FRAMINGHAM (03/10/2000) - A battle between Ford and General Motors late last month to dominate online purchasing in the auto industry morphed into a collaboration among the Big Three automakers, which joined forces to form a business-to-business Web-based trade exchange.
While industry watchers applauded the move, a sampling of parts makers and other players in the multibillion-dollar supply chain said they will continue pursuing their own online procurement projects as they look to participate with Ford Motor Co., General Motors Corp. and DaimlerChrysler AG.
Analysts lauded the move to consolidate trade systems and trim the fat from the Big Three's combined annual procurement bill of $240 billion. Analysts said the automakers - GM in Detroit, Ford in Dearborn, Mich., and DaimlerChrysler's Chrysler division in Auburn Hills, Mich. - are notoriously inefficient manufacturers. By reducing procurement costs by an estimated 5 percent to 10 percent, they could save billions.
"The car assembly business of U.S. automakers is not doing well in terms of profitability and [is] losing market share," said analyst Hiro Mori at Automotive Consulting Group Inc. in Ann Arbor, Mich. "Their profits are coming from auto loans, financial services and those types of things. There are billions just sitting on the dealer parking lot or [being] wasted processing orders for supplies."

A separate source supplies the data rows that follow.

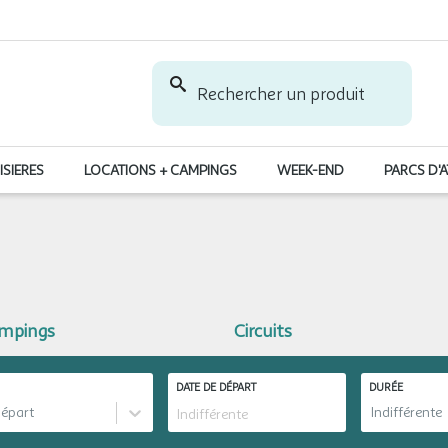
Rechercher un produit
ISIERES
LOCATIONS + CAMPINGS
WEEK-END
PARCS D'
ampings
Circuits
DATE DE DÉPART
DURÉE
départ
Indifférente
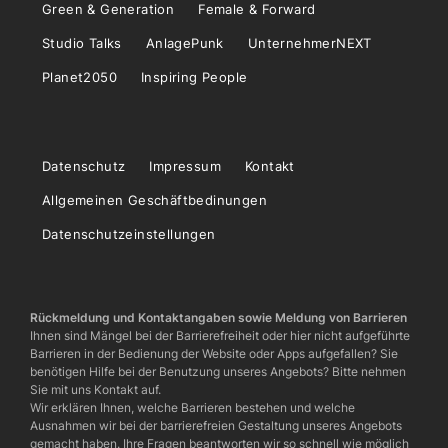
Green & Generation
Female & Forward
Studio Talks
AnlagePunk
UnternehmerNEXT
Planet2050
Inspiring People
Datenschutz
Impressum
Kontakt
Allgemeinen Geschäftbedinungen
Datenschutzeinstellungen
Rückmeldung und Kontaktangaben sowie Meldung von Barrieren
Ihnen sind Mängel bei der Barrierefreiheit oder hier nicht aufgeführte
Barrieren in der Bedienung der Website oder Apps aufgefallen? Sie
benötigen Hilfe bei der Benutzung unseres Angebots? Bitte nehmen
Sie mit uns Kontakt auf.
Wir erklären Ihnen, welche Barrieren bestehen und welche
Ausnahmen wir bei der barrierefreien Gestaltung unseres Angebots
gemacht haben. Ihre Fragen beantworten wir so schnell wie möglich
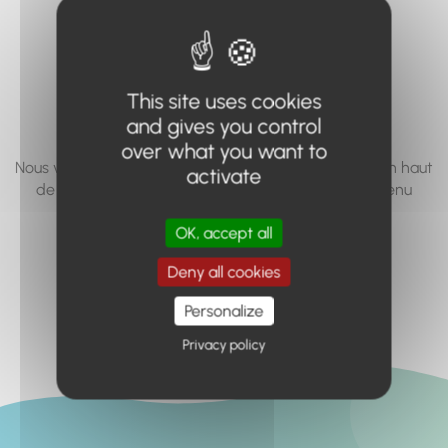
vous cherchez à
accéder n'existe
pas... ou plus.
This site uses cookies
and gives you control
over what you want to
Nous vous invitons à utiliser le moteur de recherche en haut
activate
de page, ou à utiliser le menu pour trouver le contenu
recherché.
OK, accept all
Retour à l'accueil
Deny all cookies
Personalize
Privacy policy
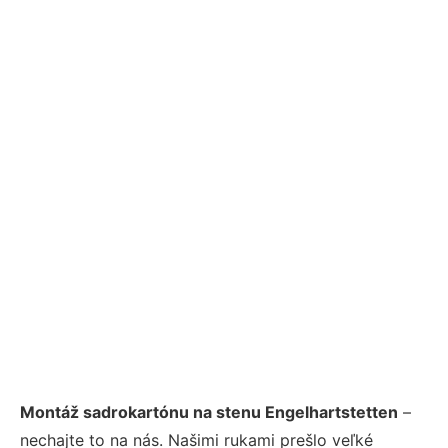
Montáž sadrokartónu na stenu Engelhartstetten
–
nechajte to na nás. Našimi rukami prešlo veľké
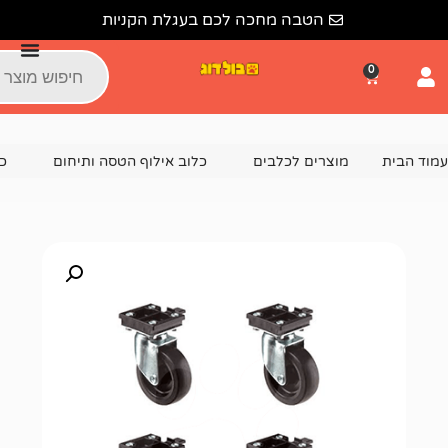
הטבה מחכה לכם בעגלת הקניות
צרים לכלבים
כלוב אילוף הטסה ותיחום
כלוב טיסה
סט 4 גלגלים לכלוב טיסה 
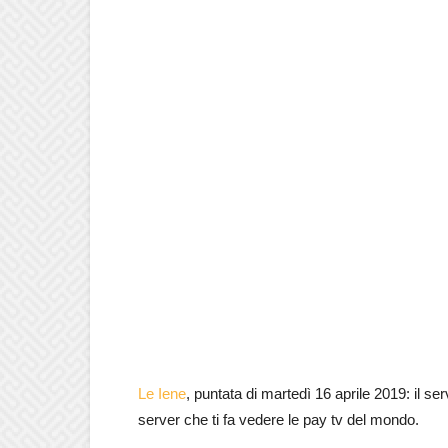
Le Iene
, puntata di martedì 16 aprile 2019: il se
server che ti fa vedere le pay tv del mondo.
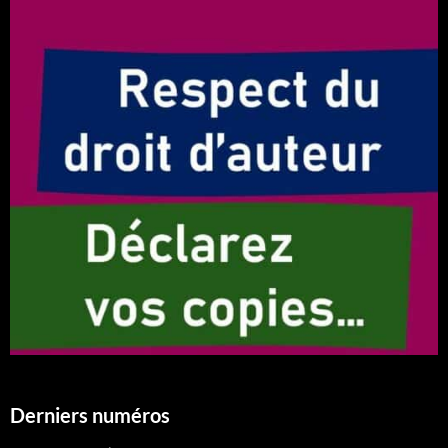
Derniers numéros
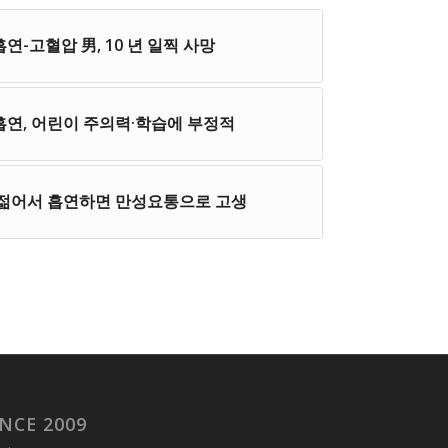
연-고혈압 男, 10 년 일찍 사망
흡연, 어린이 주의력·학습에 부정적
– 젊어서 흡연하면 만성요통으로 고생
NCE 2009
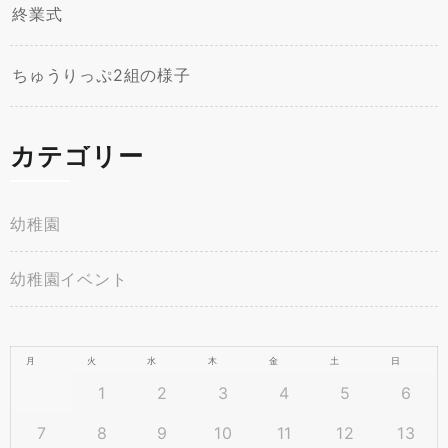
終業式
ちゅうりっぷ2組の様子
カテゴリー
幼稚園
幼稚園イベント
月
火
水
木
金
土
日
1
2
3
4
5
6
7
8
9
10
11
12
13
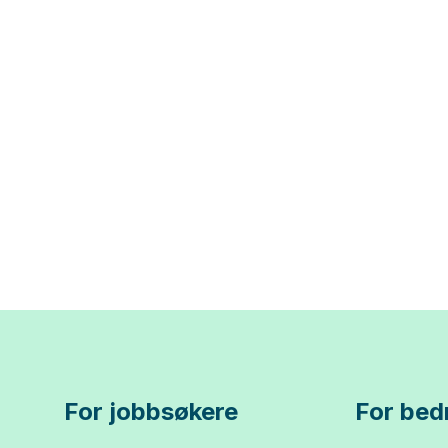
For jobbsøkere
For bedr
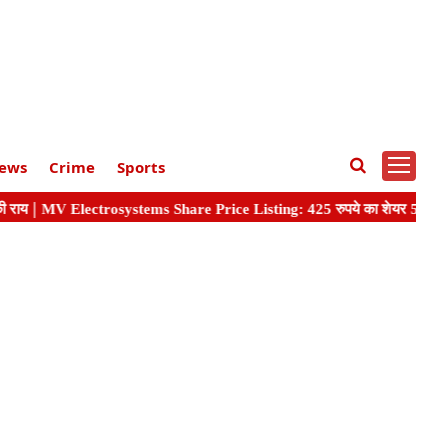
ews
Crime
Sports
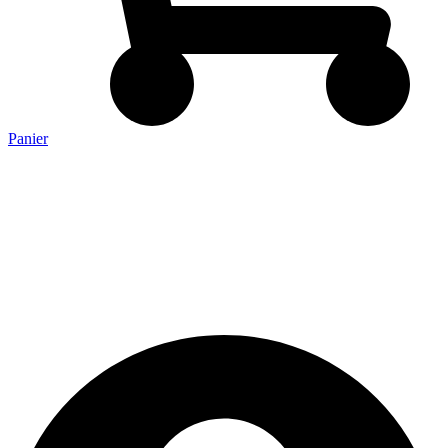
Panier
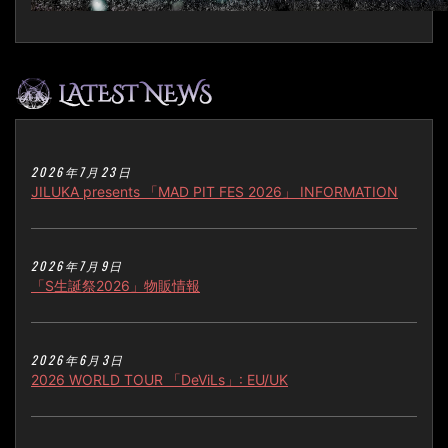
2026年7月23日
JILUKA presents 「MAD PIT FES 2026」 INFORMATION
2026年7月9日
「S生誕祭2026」物販情報
2026年6月3日
2026 WORLD TOUR 「DeViLs」: EU/UK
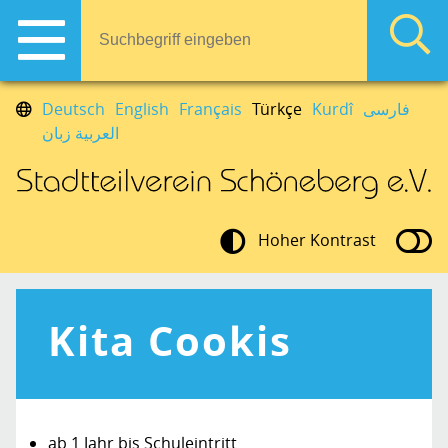
Deutsch
English
Français
Türkçe
Kurdî
فارسی
العربية زبان
Hoher Kontrast
Kita Cookis
ab 1 Jahr bis Schuleintritt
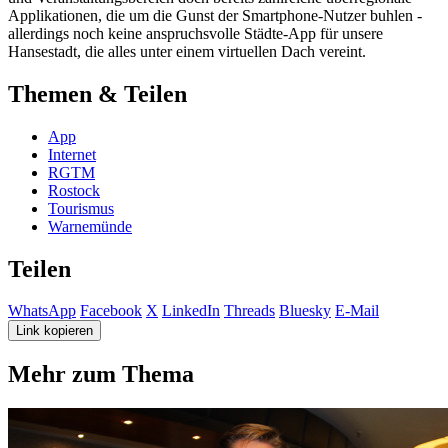
Applikationen, die um die Gunst der Smartphone-Nutzer buhlen -
allerdings noch keine anspruchsvolle Städte-App für unsere
Hansestadt, die alles unter einem virtuellen Dach vereint.
Themen & Teilen
App
Internet
RGTM
Rostock
Tourismus
Warnemünde
Teilen
WhatsApp
Facebook
X
LinkedIn
Threads
Bluesky
E-Mail
Link kopieren
Mehr zum Thema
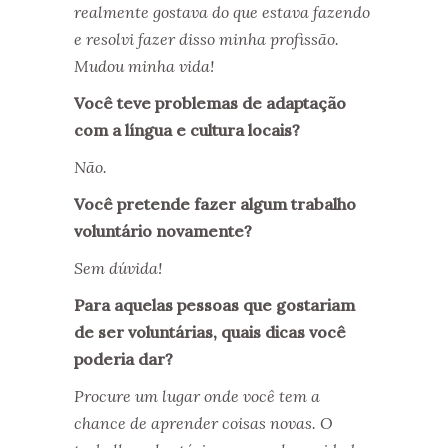
realmente gostava do que estava fazendo
e resolvi fazer disso minha profissão.
Mudou minha vida!
Você teve problemas de adaptação
com a língua e cultura locais?
Não.
Você pretende fazer algum trabalho
voluntário novamente?
Sem dúvida!
Para aquelas pessoas que gostariam
de ser voluntárias, quais dicas você
poderia dar?
Procure um lugar onde você tem a
chance de aprender coisas novas. O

Yet getting auto suppliers and subsuppliers, who themselves annually purchase between $250 billion and $500 billion in supplies, to use the Big Three's exchange as their purchasing network, is not a given. A number of these suppliers said they will participate in the Big Three's exchange but that they have no plans to scrap their own online sales and procurement initiatives.
Ready, Set, Trade
Automotive axle, driveshaft and piston ring maker Dana Corp. plans to trade on the exchange. The Toledo, Ohio-based manufacturer conducted more than $3 billion of its business, or almost one quarter of its reported $13 billion in revenue last year, with Ford and DaimlerChrysler. Still, Dana intends to continue developing its own procurement exchange with software from Ariba Inc. in Mountain View, Calif.
"If a customer asks us to bid on their exchange, we'll work with them," said Gary Corrigan, vice president of corporate communications at Dana. He said Dana, which supplies machinery to the construction, industrial and agricultural sectors and to other automakers, does business that may fall outside the scope of the Big Three's trade exchange. Dana also wants to cut procurement transaction costs with its own 86,000 suppliers.
"There are a lot of manufacturers out there that we make products for. If a product is available and the price is superior, we will go [to the Big Three] for another customer. But we have a lot of highly engineered components that would not show up on the exchange," Corrigan said.
Business-to-business office product supplier Boise Cascade Office Products Corp. in Itasca, Ill., has had an e-commerce site for conducting business with its customers and suppliers since 1997. "We are happy to try to provide access to our products to our customers in whatever system they opt to use," said Terry Kallen, manager of emerging technologies. "We have developed an in-house electronic cataloging system that does not make the process totally painless, but it makes it doable so that we can be responsive in different formats."
Kallen said her department fields four to five requests each week from customers and e-commerce sites seeking Boise Cascade's participation in a new online system. "We're not out shopping for these opportunities. They're coming to us fast and furious."
"The Tier 1 suppliers have an interest in pursuing separate exchanges that are supply-chain-facing," said Kevin Prouty, senior analyst at AMR Research Inc. in Boston. "My advice to them is: If you can get it done in the next six months, do it. It will pay for itself. Most of them could not wait for the automotive OEMs to make a decision and went ahead and did it."
Automating Procurement
Other suppliers without an electronic network of their own, such as Robert Bosh Corp. in Broadview, Ill., and Ball Machinery Sales Ltd. in Guelph, Ontario, said the network would help cut costs by automating the procurement process with Ford, General Motors and DaimlerChrysler.
Gary Ball, president of Ball Machinery Sales, deals in used equipment. He bought $400,000 in stamping equipment through GM's TradeXchange in December.
"I'll be able to deal with all three under one network," Ball said. "Now, I spend $3 million at Chrysler, then spend a few million at GM the next day. It's demanding on my cash flow."
GM plans to flex its muscle with automakers such as Sweden's Saab Automobile AB and Isuzu Motors Ltd. in Tokyo, in which it holds equity stakes. Ford officials said partner Mazda Motor Corp. in Hiroshima, Japan, would participate. But DaimlerChrysler officials were reluctant to make a commitment on behalf of subsidiary Freightliner Corp. in Portland, Ore.
Peter Weiss, an electronic-procurement project director at DaimlerChrysler, said, "This new company will have to earn the business, and if it's not good enough, the business will not go there."